Hendrik van Driesten

Hendrik van Driesten werd geboren op 18 augustus 1920 te Elburg. Hij was de oudste zoon van een gezin van zeven kinderen. Zijn ouders, Jacob van Driesten en Jannetje van de Kamp, hadden even buiten Elburg een boerderijtje aan het Huikenswegje. Op de lagere school bleek al gauw dat Hendrik goed kon leren. Hij mocht zelfs een klas overslaan. Aan het Instituut Van Kinsbergen volgde Hendrik daarna een opleiding voor onderwijzer. Na het behalen van zijn diploma was Van Driesten een tijdje hulponderwijzer aan de CNS-school in Doornspijk.

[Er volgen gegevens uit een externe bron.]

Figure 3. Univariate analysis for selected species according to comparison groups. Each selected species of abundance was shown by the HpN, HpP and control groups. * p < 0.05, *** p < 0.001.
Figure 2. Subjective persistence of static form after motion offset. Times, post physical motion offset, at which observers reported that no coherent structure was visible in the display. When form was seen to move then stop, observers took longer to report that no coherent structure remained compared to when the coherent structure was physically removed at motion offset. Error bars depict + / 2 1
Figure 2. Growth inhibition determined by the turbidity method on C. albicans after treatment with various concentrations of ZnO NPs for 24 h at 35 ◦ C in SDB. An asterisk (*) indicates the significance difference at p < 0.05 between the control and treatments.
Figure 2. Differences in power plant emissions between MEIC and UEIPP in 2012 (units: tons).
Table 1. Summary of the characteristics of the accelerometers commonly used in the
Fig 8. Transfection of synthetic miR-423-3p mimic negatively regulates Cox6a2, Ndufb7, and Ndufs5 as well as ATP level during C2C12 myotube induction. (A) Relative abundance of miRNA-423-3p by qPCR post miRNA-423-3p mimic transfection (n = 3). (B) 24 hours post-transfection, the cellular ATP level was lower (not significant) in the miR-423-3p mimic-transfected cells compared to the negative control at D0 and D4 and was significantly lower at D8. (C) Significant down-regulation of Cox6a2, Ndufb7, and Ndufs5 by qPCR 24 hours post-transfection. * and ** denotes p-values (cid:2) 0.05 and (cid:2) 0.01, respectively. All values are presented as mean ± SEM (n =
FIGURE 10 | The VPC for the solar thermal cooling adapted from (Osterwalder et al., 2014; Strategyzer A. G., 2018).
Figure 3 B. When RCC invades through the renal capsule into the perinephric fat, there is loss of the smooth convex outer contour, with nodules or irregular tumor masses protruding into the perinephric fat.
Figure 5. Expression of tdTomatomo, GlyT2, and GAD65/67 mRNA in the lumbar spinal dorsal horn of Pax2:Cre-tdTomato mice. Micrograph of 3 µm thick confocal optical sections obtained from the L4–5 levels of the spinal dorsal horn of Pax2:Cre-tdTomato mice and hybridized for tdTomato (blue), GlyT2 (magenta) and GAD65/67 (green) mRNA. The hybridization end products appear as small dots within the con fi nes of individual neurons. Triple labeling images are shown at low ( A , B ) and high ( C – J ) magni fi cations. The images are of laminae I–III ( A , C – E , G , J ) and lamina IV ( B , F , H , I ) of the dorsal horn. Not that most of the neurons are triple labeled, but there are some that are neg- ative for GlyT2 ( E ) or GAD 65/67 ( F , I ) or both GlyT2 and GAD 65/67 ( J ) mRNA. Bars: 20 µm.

Na enige tijd volgde een benoeming als onderwijzer aan de christelijke lagere school te Staphorst. Op deze school werd ook streekgenoot Johan de Reuver benoemd als onderwijzer. Hendrik van Driesten was in de kost bij het toenmalige schoolhoofd, Arend Boldewijn. Laatstgenoemde nam in het verzet in Staphorst een sleutelpositie in. Arend Boldewijn werd op 29 september 1943 gefusilleerd.

   
Gijzelaars
In de nacht van 30 op 31 augustus 1944 werden Hendrik van Driesten en Johan de Reuver vanwege een vergeldingsactie van de Duitsers op een school, samen met enkele anderen, als gijzelaars gevangen genomen. De gegijzelden werden kort daarna overgebracht naar Kamp Amersfoort. In Kamp Amersfoort zat op dat moment ook de Elburger Lulof van Leeuwen, de eigenaar van wasserij Het Vertrouwen. Hij kwam kort daarop vrij en berichtte in Elburg dat hij aanwijzingen had dat Hendrik van Driesten en Johan de Reuver zeer waarschijnlijk spoedig vrij zouden komen. Maar een onverwachte gebeurtenis deed alles veranderen. Begin september 1944 werd een Nederlandse SS-officier in Staphorst doodgeschoten door een verzetsgroep. Als vergelding voor deze actie werd besloten dat de groep gijzelaars uit Staphorst op 10 september 1944 op transport werd gesteld naar concentratiekamp Neuengamme om daar te gaan werken. Hendrik van Driesten werd geselecteerd om tankvallen te gaan graven. Hij werd daarom overgeplaatst naar het concentratiekamp Husum (Sleeswijk-Holstein). Daar kwam hij op 18 november 1944 door uitputting en ontberingen een einde aan zijn leven.

   
Berichtgeving
Pas in juni 1945 ontving de familie Van Driesten officieel bericht van het overlijden van Hendrik van Driesten. Hendrik van Driesten was na zijn overlijden begraven op het kerkhof van Husum. Op 3 december 1959 werden zijn stoffelijke resten herbegraven op de militaire erebegraafplaats te Loenen (vak E, nummer 825). Johan de Reuver bleek op 20 februari 1945 in Neuengamme te zijn overleden. Van de groep gijzelaars uit Staphorst heeft uiteindelijk slechts een persoon de oorlog overleefd.

Jo aan ’t Goor
Hendrik van Driesten was tijdens de oorlogsjaren verloofd met Jo aan ’t Goor uit de Noorderkerkstraat te Elburg. Zij plaatste op 15 juni 1945 in de Elburger Courant een rouwadvertentie met een verwijzing naar de woorden uit 2 Corinthe 4 vers 17: Want de lichte last der verdrukking van een ogenblik bewerkt voor ons een alles verre te boven gaand eeuwig gewicht van heerlijkheid.